### Ziel der Aufgabe
Gib alle folgenden Einträge Zeile für Zeile unverändert aus.

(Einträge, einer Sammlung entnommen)
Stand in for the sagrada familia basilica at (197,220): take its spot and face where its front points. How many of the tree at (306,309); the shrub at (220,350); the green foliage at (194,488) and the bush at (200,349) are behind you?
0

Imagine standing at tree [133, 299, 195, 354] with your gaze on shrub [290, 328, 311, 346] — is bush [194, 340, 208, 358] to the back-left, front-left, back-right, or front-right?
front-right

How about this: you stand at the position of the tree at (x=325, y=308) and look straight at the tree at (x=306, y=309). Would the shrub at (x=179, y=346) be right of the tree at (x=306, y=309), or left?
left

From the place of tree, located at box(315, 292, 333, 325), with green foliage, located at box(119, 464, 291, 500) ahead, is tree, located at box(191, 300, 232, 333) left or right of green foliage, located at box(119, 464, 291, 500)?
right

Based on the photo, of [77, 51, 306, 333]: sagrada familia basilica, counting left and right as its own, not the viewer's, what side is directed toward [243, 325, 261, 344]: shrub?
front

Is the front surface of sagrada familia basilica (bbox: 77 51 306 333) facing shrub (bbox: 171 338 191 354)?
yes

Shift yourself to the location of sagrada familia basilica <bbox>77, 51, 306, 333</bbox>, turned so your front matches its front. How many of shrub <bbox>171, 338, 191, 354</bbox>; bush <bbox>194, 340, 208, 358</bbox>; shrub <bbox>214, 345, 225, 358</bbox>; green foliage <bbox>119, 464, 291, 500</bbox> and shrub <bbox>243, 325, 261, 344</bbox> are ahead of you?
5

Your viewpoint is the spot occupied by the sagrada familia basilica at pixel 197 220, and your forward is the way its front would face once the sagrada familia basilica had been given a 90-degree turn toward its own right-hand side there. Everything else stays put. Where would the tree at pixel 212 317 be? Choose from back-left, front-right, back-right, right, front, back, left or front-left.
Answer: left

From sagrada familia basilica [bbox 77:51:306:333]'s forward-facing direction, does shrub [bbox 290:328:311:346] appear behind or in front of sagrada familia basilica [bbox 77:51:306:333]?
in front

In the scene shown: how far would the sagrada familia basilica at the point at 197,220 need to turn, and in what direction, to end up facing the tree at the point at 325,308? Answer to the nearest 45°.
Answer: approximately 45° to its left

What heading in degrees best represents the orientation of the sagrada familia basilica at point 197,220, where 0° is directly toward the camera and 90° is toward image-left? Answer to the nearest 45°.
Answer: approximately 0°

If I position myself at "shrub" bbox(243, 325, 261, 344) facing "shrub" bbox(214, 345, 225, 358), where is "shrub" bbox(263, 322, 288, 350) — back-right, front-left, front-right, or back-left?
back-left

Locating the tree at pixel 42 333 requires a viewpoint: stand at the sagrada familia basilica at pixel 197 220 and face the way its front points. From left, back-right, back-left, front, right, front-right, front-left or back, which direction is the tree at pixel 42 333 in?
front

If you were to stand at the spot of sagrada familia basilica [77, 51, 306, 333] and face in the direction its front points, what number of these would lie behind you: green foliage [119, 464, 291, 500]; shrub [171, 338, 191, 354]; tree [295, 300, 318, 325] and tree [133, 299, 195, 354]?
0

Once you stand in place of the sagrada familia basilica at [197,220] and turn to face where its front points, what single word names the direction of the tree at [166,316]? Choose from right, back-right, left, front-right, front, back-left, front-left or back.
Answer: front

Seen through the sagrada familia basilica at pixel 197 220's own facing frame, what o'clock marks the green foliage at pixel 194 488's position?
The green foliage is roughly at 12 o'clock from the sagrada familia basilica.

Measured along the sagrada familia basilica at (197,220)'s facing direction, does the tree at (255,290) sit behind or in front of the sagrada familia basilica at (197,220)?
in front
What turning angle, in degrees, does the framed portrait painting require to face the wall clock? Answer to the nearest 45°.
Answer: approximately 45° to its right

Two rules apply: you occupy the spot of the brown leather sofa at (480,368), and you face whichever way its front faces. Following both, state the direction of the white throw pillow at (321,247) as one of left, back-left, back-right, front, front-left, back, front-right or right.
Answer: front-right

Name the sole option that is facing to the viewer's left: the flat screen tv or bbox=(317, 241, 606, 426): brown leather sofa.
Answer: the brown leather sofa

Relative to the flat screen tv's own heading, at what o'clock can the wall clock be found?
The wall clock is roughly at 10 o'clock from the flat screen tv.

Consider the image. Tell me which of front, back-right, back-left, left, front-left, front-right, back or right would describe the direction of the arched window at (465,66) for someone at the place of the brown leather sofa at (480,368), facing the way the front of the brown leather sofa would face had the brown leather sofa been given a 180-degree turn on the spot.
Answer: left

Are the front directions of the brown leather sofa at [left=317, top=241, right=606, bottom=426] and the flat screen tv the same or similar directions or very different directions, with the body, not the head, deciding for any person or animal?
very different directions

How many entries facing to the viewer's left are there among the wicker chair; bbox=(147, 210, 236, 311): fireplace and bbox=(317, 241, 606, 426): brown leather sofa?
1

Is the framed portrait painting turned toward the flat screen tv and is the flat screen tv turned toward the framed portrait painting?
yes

### Antwortteil
Stand in for the sagrada familia basilica at (197,220): take its spot and face where its front points. How many of the tree at (306,309); the shrub at (220,350); the green foliage at (194,488) and the bush at (200,349) are behind you?
0

Imagine standing at tree [133, 299, 195, 354] with your gaze on shrub [290, 328, 311, 346] — is bush [194, 340, 208, 358] to the back-left, front-left, back-right, or front-right?
front-right

How about this: you stand at the position of the tree at (x=325, y=308) and look straight at the tree at (x=306, y=309). Would the shrub at (x=179, y=346) be right of the tree at (x=306, y=309), or left?
left

From the place of tree, located at box(315, 292, 333, 325), with green foliage, located at box(119, 464, 291, 500) ahead, is tree, located at box(191, 300, 232, 333) left or right of green foliage, located at box(119, 464, 291, 500)?
right

Based on the photo, of [77, 51, 306, 333]: sagrada familia basilica, counting left and right as its own, not the viewer's, what side is directed toward [243, 325, 261, 344]: shrub?
front

Is the front surface of sagrada familia basilica (bbox: 77 51 306 333) facing shrub (bbox: 171 338 191 354)?
yes

Shift yourself to the location of sagrada familia basilica <bbox>77, 51, 306, 333</bbox>, turned so your front matches its front. How many of shrub <bbox>171, 338, 191, 354</bbox>; bush <bbox>194, 340, 208, 358</bbox>; shrub <bbox>214, 345, 225, 358</bbox>; green foliage <bbox>119, 464, 291, 500</bbox> and shrub <bbox>243, 325, 261, 344</bbox> are ahead of you?
5

Your viewpoint is the spot occupied by the sagrada familia basilica at pixel 197 220, and your forward is the way its front would face once the sagrada familia basilica had been given a 90-degree turn toward its own right-hand side there. Everything else stays put. Where would the tree at pixel 212 317 be? Choose from back-left, front-right, back-right, right, front, back, left or front-left.
Answer: left

From sagrada familia basilica [bbox 77:51:306:333]'s forward-facing direction, does shrub [bbox 290:328:311:346] appear behind or in front of sagrada familia basilica [bbox 77:51:306:333]?
in front

In the scene shown: how far would the sagrada familia basilica at the point at 197,220 need to turn, and in what direction, to end up facing the tree at the point at 325,308? Answer to the nearest 45°.
Answer: approximately 45° to its left

What heading in degrees best represents the orientation of the sagrada familia basilica at point 197,220, where 0° is directly toward the camera and 90° is toward image-left? Answer to the nearest 45°.
Answer: approximately 0°

If I position myself at "shrub" bbox(243, 325, 261, 344) facing "shrub" bbox(214, 345, 225, 358), where is "shrub" bbox(263, 322, 288, 350) — back-right, front-left, front-right, or back-left?
back-left

Locating the tree at pixel 42 333 requires a viewpoint: stand at the sagrada familia basilica at pixel 197 220 and face the way its front points. From left, back-right, back-left, front, right, front-right, front-left or back, which direction is the tree at pixel 42 333 in?
front

If you were to stand at the spot of sagrada familia basilica [77, 51, 306, 333] and face in the direction its front points, what number of these would lie behind you: green foliage [119, 464, 291, 500]; shrub [171, 338, 191, 354]; tree [295, 300, 318, 325] and tree [133, 299, 195, 354]?
0

Once you stand in place of the sagrada familia basilica at [197,220] and turn to face where its front points, what single word names the direction of the tree at [166,316]? Choose from right, back-right, left, front-right, front, back-left, front-left or back.
Answer: front

Seen through the sagrada familia basilica at pixel 197 220's own facing frame, what o'clock marks the green foliage at pixel 194 488's position?
The green foliage is roughly at 12 o'clock from the sagrada familia basilica.

Measured along the sagrada familia basilica at (197,220)'s facing direction, does the tree at (255,290) sit behind or in front of the sagrada familia basilica at (197,220)?
in front
What turning angle, in degrees, does the framed portrait painting require to face the wall clock? Answer to the nearest 45°.
Answer: approximately 45° to its right

Two rules apply: you occupy the spot of the brown leather sofa at (480,368), and you face whichever way its front faces. Following both, state the direction of the white throw pillow at (321,247) as one of left, back-left, back-right, front, front-left, back, front-right or right.
Answer: front-right

Name the sole option that is facing to the viewer's left: the flat screen tv or bbox=(317, 241, 606, 426): brown leather sofa.
Answer: the brown leather sofa

Relative to the flat screen tv's own heading, at what o'clock can the wall clock be found?
The wall clock is roughly at 10 o'clock from the flat screen tv.

Consider the image. Tell me which of front, back-right, back-left, left, front-left, front-right, back or right would describe the direction of the arched window at (465,66) for someone at the place of the brown leather sofa at (480,368), facing the way the front of the brown leather sofa would face had the brown leather sofa been given a 180-degree turn on the spot.
Answer: left

Are the front directions of the brown leather sofa at [left=317, top=241, right=606, bottom=426] and the flat screen tv the same or similar directions or very different directions, with the body, not the head, deciding for any person or animal?
very different directions

How many entries facing to the viewer's left are there among the wicker chair; bbox=(147, 210, 236, 311): fireplace and bbox=(317, 241, 606, 426): brown leather sofa?
1

Is the framed portrait painting turned toward the flat screen tv and is the flat screen tv turned toward the framed portrait painting?
yes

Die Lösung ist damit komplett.